I know that this doesn't seem too much positively toward resolution, but it is about where we are at. It felt terribly risky to be doing this much. We know that it is probably causing us trouble with things in general. We have these feelings of dread and misgiving that are spreading themselves out into our world. The feeling is just one of sinking. It probably doesn't help either in that we are paying such close attention to the Presidential race and the economics ... Every day it seems we're breaking all new time problems with the world economy. My day seems measured around where the Dow is going to land ... Yesterday it was like 5 hundred some points below.
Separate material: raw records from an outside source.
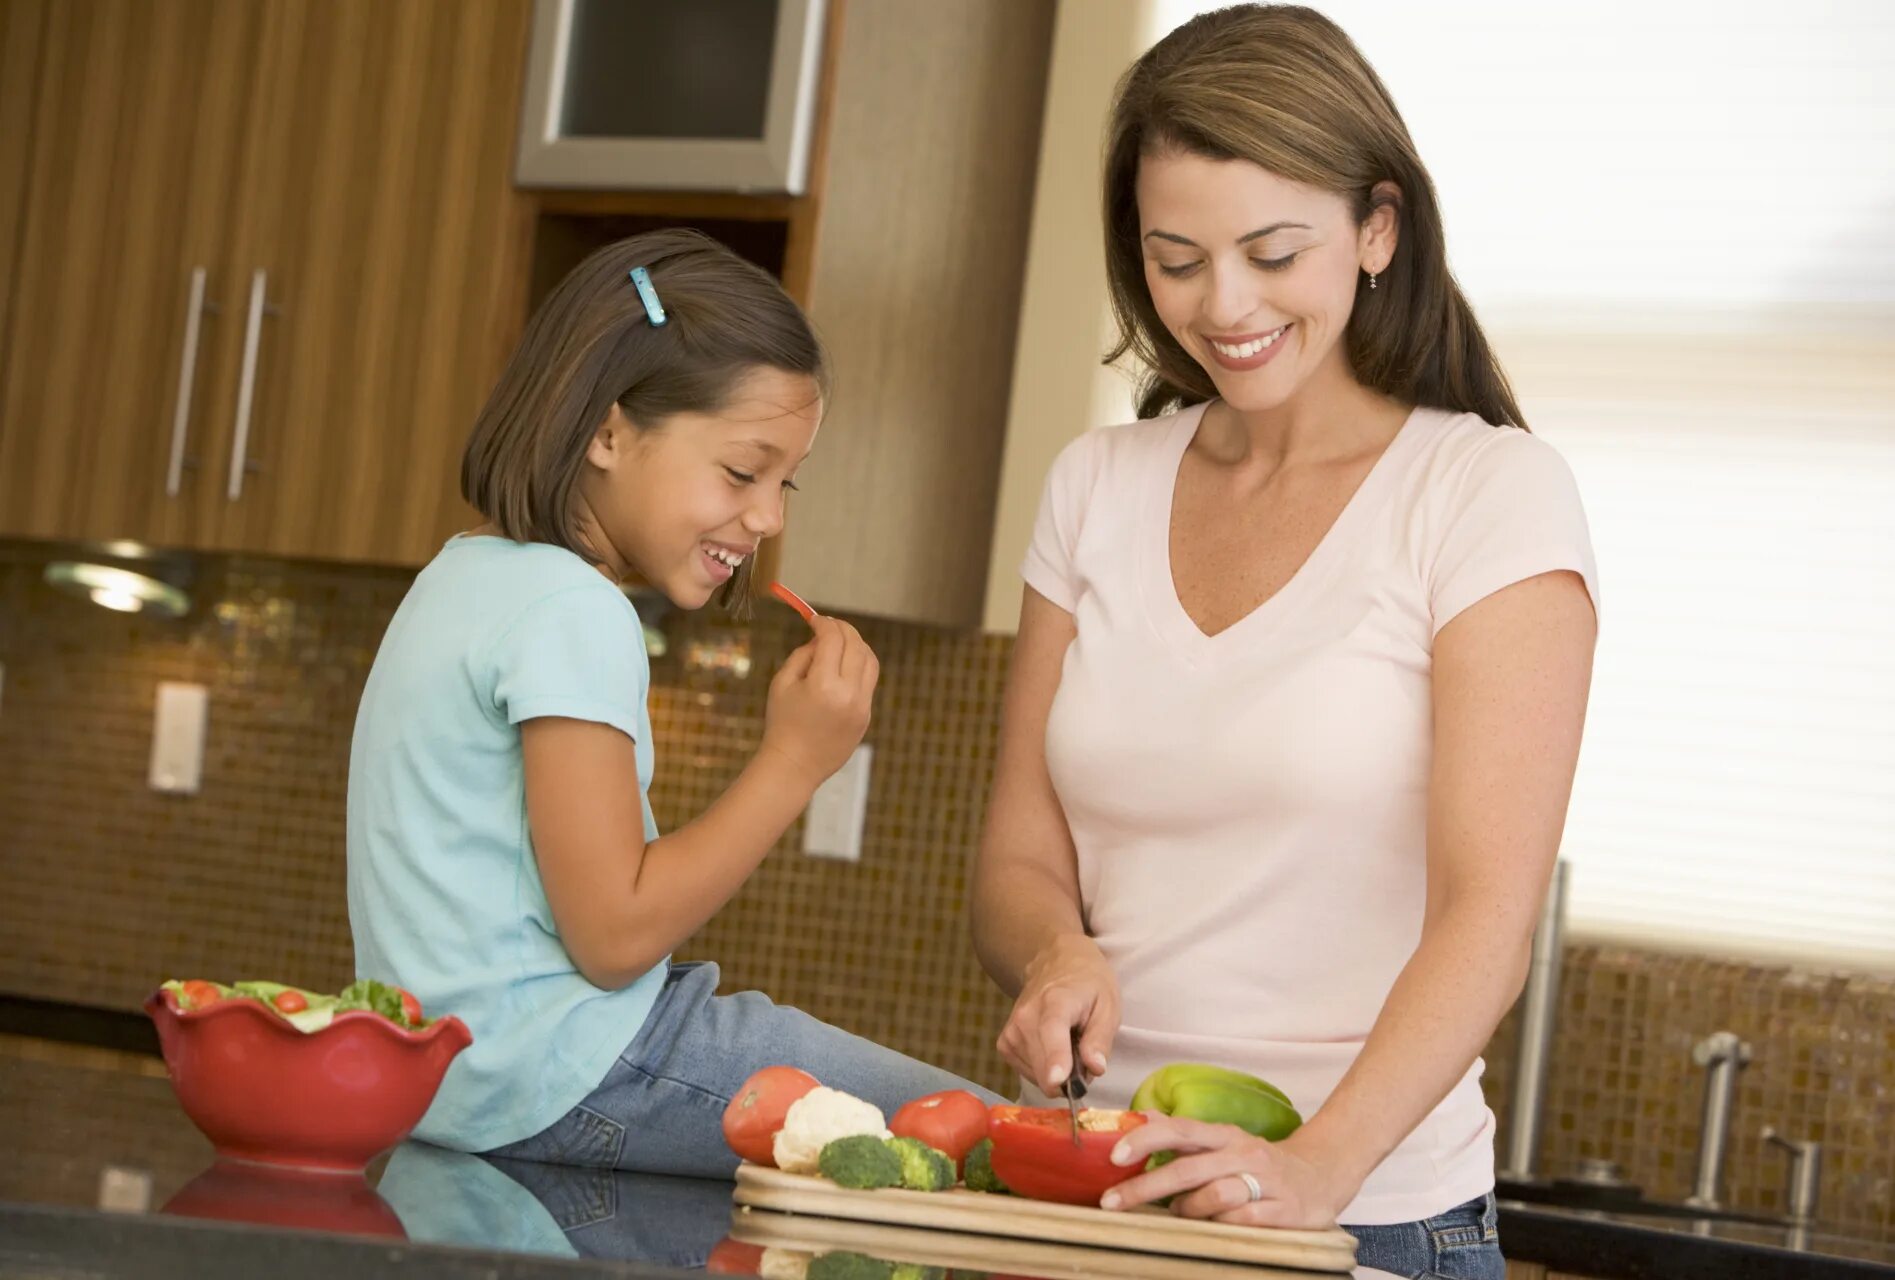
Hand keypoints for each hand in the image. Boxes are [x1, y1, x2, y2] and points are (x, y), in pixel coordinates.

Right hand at [761, 616, 877, 787]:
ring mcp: (862, 706)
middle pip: (856, 645)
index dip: (824, 623)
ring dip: (857, 645)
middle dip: (843, 629)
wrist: (794, 765)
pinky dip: (859, 666)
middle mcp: (848, 694)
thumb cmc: (781, 723)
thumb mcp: (782, 683)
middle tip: (829, 624)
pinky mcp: (866, 716)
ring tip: (840, 642)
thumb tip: (822, 638)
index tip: (814, 619)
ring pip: (870, 661)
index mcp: (823, 685)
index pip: (833, 639)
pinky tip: (844, 665)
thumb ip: (803, 654)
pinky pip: (869, 682)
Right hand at [996, 933, 1119, 1095]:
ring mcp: (1011, 1030)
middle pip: (1042, 1066)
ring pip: (1036, 1075)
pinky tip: (1053, 1051)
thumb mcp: (1108, 1005)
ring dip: (1057, 1072)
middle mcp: (1025, 1016)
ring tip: (1069, 1045)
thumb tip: (1095, 1068)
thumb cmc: (1088, 985)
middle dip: (1069, 1076)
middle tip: (1085, 1055)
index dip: (1055, 1060)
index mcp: (1056, 1001)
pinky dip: (1043, 1070)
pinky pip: (1026, 1072)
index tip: (1057, 1083)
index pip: (1051, 1032)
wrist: (1055, 963)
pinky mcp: (1004, 1043)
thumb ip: (1100, 1039)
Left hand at [1099, 1116, 1356, 1228]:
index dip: (1145, 1139)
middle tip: (1113, 1202)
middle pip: (1188, 1168)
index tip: (1114, 1155)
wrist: (1324, 1174)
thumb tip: (1143, 1119)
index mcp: (1224, 1135)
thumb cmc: (1261, 1163)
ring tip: (1180, 1215)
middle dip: (1145, 1187)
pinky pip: (1243, 1221)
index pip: (1180, 1129)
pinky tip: (1214, 1228)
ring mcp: (1265, 1182)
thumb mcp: (1224, 1142)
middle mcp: (1243, 1154)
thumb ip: (1186, 1136)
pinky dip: (1222, 1227)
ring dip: (1188, 1210)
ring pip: (1215, 1196)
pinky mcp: (1284, 1211)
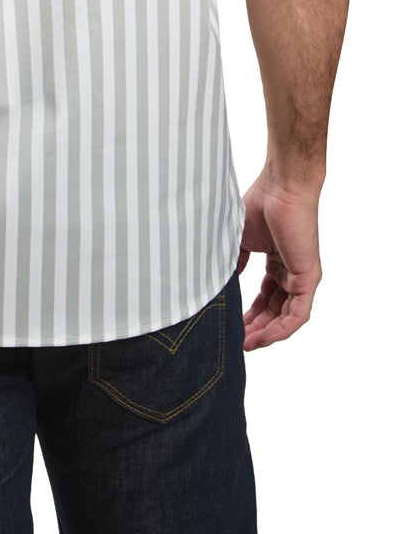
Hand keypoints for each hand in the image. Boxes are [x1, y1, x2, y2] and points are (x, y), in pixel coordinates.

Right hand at [236, 169, 321, 349]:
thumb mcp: (240, 239)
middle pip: (276, 310)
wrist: (280, 189)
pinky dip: (281, 329)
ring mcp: (301, 277)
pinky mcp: (308, 279)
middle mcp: (291, 272)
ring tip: (247, 344)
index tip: (232, 324)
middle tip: (238, 341)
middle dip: (257, 328)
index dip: (250, 313)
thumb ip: (235, 261)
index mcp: (277, 262)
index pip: (266, 297)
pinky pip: (297, 314)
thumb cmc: (261, 205)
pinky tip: (262, 337)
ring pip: (287, 317)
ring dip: (267, 333)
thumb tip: (225, 279)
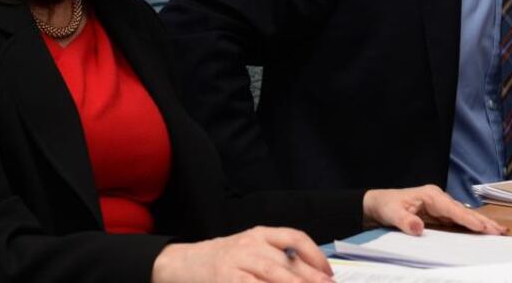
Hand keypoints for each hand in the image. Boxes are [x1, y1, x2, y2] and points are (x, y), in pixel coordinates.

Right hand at [151, 226, 332, 282]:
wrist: (182, 263)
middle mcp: (251, 243)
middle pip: (288, 259)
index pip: (295, 238)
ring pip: (273, 271)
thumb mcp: (250, 251)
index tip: (329, 272)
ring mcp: (237, 259)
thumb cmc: (223, 260)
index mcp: (260, 233)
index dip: (315, 255)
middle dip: (312, 275)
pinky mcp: (225, 277)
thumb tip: (308, 274)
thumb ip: (275, 258)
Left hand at [362, 185, 507, 235]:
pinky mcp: (439, 213)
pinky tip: (481, 232)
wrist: (378, 204)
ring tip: (497, 231)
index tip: (482, 227)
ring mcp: (440, 205)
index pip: (453, 209)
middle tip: (500, 230)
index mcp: (431, 195)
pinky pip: (458, 220)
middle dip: (482, 220)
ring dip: (480, 223)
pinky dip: (471, 226)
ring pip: (464, 215)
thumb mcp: (392, 214)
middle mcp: (438, 198)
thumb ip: (405, 221)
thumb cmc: (386, 205)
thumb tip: (418, 228)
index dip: (468, 219)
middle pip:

Things are just not going so well. I don't know what the short and long term repercussions are going to be ... the moment as now is just that I haven't paid the rent for this month. I should be able to in about a week, but then that gets me behind with everything else. As it is I'm going to need taking off the automatic payments, because that would put us over. It's about $300. We just have to do our best ... I'm afraid that this isn't a great situation. But, we haven't yet given up. Just trying to keep our head above water.

Hmm, think we're going to get dressed now ... We still have about 20 minutes, but we seem to have a lull in our thoughts. Might as well get over the hard parts - to make things easier in general. I think I would have taken the day off, but I think that I have an annual today.

WooHOOO somebody sweet just walked in!!!

AHA! This is a good improvement to my sex life!!! MORNING STUFF!